> **Texte fourni**
═══

Plateforme « Studiotrade » au Festival de Danse de Cannes
Studiotrade est une initiative indépendante et européenne qui montre les possibilités de la coopération européenne non-institutionnelle. Créé en 2010 pendant la Tanzmesse de Düsseldorf, sur initiative de Silke Z. (compagnie Resistdance), Studiotrade regroupe aujourd’hui vingt structures, la plupart des compagnies, implantées dans neuf pays européens.
Le nom reflète l’idée de départ, issue d’une double prise de conscience. D’une part, beaucoup de compagnies disposent de lieux de création qui ne sont pas occupés à temps plein. D’autre part, les mêmes compagnies rencontrent parfois plus d’intérêt pour leur travail à l’étranger que dans leur propre pays. Alors, pourquoi pas créer un réseau permettant de mutualiser les ressources de production et de diffusion ? Aux dix membres fondateurs se sont associé dix autres, dont Dans Brabant, structure régionale de production et de diffusion néerlandaise, comparable à l’Arcadi francilienne.

═══

> **Matériel fourni**
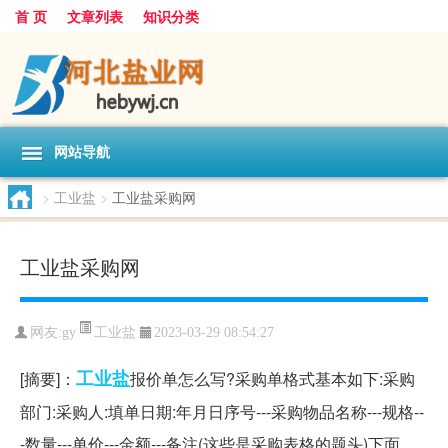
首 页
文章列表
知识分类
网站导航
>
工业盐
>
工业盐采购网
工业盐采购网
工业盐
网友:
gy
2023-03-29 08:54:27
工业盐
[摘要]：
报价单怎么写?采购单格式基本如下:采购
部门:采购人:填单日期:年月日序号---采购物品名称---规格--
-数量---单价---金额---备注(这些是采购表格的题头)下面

═══

> **Travail demandé**
Recopiez à l'identique, s'il vous plaît, le passage du texte fourni qui commence à « Le nom reflète » et se termine à « à l’Arcadi francilienne. ».

> **Réponse proposée**
Le nom reflète l’idée de départ, issue d’une double prise de conscience. D’une part, beaucoup de compagnies disposent de lieux de création qui ne sont pas occupés à temps plein. D’autre part, les mêmes compagnies rencontrent parfois plus d’intérêt pour leur travail à l’étranger que dans leur propre pays. Alors, pourquoi pas créer un réseau permettant de mutualiser les ressources de production et de diffusion ? Aux dix membres fondateurs se sont associé dix autres, dont Dans Brabant, structure régionale de production et de diffusion néerlandaise, comparable à l’Arcadi francilienne.